## Material provided
------------------------------------------------------------

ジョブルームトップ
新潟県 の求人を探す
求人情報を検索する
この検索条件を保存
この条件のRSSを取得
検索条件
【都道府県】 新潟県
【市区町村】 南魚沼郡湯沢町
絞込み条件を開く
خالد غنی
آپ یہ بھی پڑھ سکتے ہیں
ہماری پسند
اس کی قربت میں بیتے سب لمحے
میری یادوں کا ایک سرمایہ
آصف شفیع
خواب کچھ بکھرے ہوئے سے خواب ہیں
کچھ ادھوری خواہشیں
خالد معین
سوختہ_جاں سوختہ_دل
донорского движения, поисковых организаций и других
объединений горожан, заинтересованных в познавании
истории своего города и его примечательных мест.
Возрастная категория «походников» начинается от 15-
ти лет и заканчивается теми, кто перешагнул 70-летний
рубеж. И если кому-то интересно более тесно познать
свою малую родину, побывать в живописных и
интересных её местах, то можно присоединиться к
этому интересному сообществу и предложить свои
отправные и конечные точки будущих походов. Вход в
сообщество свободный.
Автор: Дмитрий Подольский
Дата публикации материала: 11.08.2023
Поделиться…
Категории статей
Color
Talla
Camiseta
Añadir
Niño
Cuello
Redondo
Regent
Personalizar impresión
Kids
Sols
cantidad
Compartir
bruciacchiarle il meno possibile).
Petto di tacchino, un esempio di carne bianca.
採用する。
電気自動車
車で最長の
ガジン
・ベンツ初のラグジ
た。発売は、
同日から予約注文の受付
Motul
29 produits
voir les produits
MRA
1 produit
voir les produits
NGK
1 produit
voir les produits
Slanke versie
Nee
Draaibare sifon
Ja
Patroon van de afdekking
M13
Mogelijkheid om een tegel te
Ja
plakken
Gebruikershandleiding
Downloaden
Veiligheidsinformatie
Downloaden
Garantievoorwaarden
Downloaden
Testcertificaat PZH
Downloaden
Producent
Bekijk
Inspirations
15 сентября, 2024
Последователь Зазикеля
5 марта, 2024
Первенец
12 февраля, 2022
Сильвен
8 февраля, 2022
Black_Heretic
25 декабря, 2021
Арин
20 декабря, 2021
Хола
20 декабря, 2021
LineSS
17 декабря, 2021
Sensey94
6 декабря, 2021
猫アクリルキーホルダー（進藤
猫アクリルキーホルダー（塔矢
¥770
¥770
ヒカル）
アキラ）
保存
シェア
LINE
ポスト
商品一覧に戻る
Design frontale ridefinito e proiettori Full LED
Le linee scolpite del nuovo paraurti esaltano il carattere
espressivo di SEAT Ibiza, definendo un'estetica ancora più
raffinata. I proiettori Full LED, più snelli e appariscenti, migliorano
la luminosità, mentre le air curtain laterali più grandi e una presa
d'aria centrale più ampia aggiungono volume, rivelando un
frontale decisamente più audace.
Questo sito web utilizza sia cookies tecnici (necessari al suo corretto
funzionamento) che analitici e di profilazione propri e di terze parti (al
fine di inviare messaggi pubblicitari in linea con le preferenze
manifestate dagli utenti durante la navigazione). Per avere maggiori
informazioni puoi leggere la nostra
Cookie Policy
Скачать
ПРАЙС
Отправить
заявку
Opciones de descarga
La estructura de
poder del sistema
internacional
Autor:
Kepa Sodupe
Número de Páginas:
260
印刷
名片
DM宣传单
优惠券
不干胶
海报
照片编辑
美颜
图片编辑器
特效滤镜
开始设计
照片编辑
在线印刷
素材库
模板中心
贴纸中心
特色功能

------------------------------------------------------------

## What to do
Convert the lines of text in all of the rows above into a single numbered list with one line per item, omitting any blank lines.

## Answer below
1. ジョブルームトップ
2. 新潟県 の求人を探す
3. 求人情報を検索する
4. この検索条件を保存
5. この条件のRSSを取得
6. 検索条件
7. 【都道府県】 新潟県
8. 【市区町村】 南魚沼郡湯沢町
9. 絞込み条件を開く
10. خالد غنی
11. آپ یہ بھی پڑھ سکتے ہیں
12. ہماری پسند
13. اس کی قربت میں بیتے سب لمحے
14. میری یادوں کا ایک سرمایہ
15. آصف شفیع
16. خواب کچھ بکھرے ہوئے سے خواب ہیں
17. کچھ ادھوری خواہشیں
18. خالد معین
19. سوختہ_جاں سوختہ_دل
20. донорского движения, поисковых организаций и других
21. объединений горожан, заинтересованных в познавании
22. истории своего города и его примечательных мест.
23. Возрастная категория «походников» начинается от 15-
24. ти лет и заканчивается теми, кто перешагнул 70-летний
25. рубеж. И если кому-то интересно более тесно познать
26. свою малую родину, побывать в живописных и
27. интересных её местах, то можно присоединиться к
28. этому интересному сообществу и предложить свои
29. отправные и конечные точки будущих походов. Вход в
30. сообщество свободный.
31. Автор: Дмитрий Подольский
32. Дата публикации материала: 11.08.2023
33. Поделиться…
34. Категории статей
35. Color
36. Talla
37. Camiseta
38. Añadir
39. Niño
40. Cuello
41. Redondo
42. Regent
43. Personalizar impresión
44. Kids
45. Sols
46. cantidad
47. Compartir
48. bruciacchiarle il meno possibile).
49. Petto di tacchino, un esempio di carne bianca.
50. 採用する。
51. 電気自動車
52. 車で最長の
53. ガジン
54. ・ベンツ初のラグジ
55. た。発売は、
56. 同日から予約注文の受付
57. Motul
58. 29 produits
59. voir les produits
60. MRA
61. 1 produit
62. voir les produits
63. NGK
64. 1 produit
65. voir les produits
66. Slanke versie
67. Nee
68. Draaibare sifon
69. Ja
70. Patroon van de afdekking
71. M13
72. Mogelijkheid om een tegel te
73. Ja
74. plakken
75. Gebruikershandleiding
76. Downloaden
77. Veiligheidsinformatie
78. Downloaden
79. Garantievoorwaarden
80. Downloaden
81. Testcertificaat PZH
82. Downloaden
83. Producent
84. Bekijk
85. Inspirations
86. 15 сентября, 2024
87. Последователь Зазикеля
88. 5 марта, 2024
89. Первенец
90. 12 февраля, 2022
91. Сильвен
92. 8 февраля, 2022
93. Black_Heretic
94. 25 декабря, 2021
95. Арин
96. 20 декабря, 2021
97. Хола
98. 20 декабря, 2021
99. LineSS
100. 17 декабря, 2021
101. Sensey94
102. 6 декабря, 2021
103. 猫アクリルキーホルダー（進藤
104. 猫アクリルキーホルダー（塔矢
105. ¥770
106. ¥770
107. ヒカル）
108. アキラ）
109. 保存
110. シェア
111. LINE
112. ポスト
113. 商品一覧に戻る
114. Design frontale ridefinito e proiettori Full LED
115. Le linee scolpite del nuovo paraurti esaltano il carattere
116. espressivo di SEAT Ibiza, definendo un'estetica ancora più
117. raffinata. I proiettori Full LED, più snelli e appariscenti, migliorano
118. la luminosità, mentre le air curtain laterali più grandi e una presa
119. d'aria centrale più ampia aggiungono volume, rivelando un
120. frontale decisamente più audace.
121. Questo sito web utilizza sia cookies tecnici (necessari al suo corretto
122. funzionamento) che analitici e di profilazione propri e di terze parti (al
123. fine di inviare messaggi pubblicitari in linea con le preferenze
124. manifestate dagli utenti durante la navigazione). Per avere maggiori
125. informazioni puoi leggere la nostra
126. Cookie Policy
127. Скачать
128. ПРАЙС
129. Отправить
130. заявку
131. Opciones de descarga
132. La estructura de
133. poder del sistema
134. internacional
135. Autor:
136. Kepa Sodupe
137. Número de Páginas:
138. 260
139. 印刷
140. 名片
141. DM宣传单
142. 优惠券
143. 不干胶
144. 海报
145. 照片编辑
146. 美颜
147. 图片编辑器
148. 特效滤镜
149. 开始设计
150. 照片编辑
151. 在线印刷
152. 素材库
153. 模板中心
154. 贴纸中心
155. 特色功能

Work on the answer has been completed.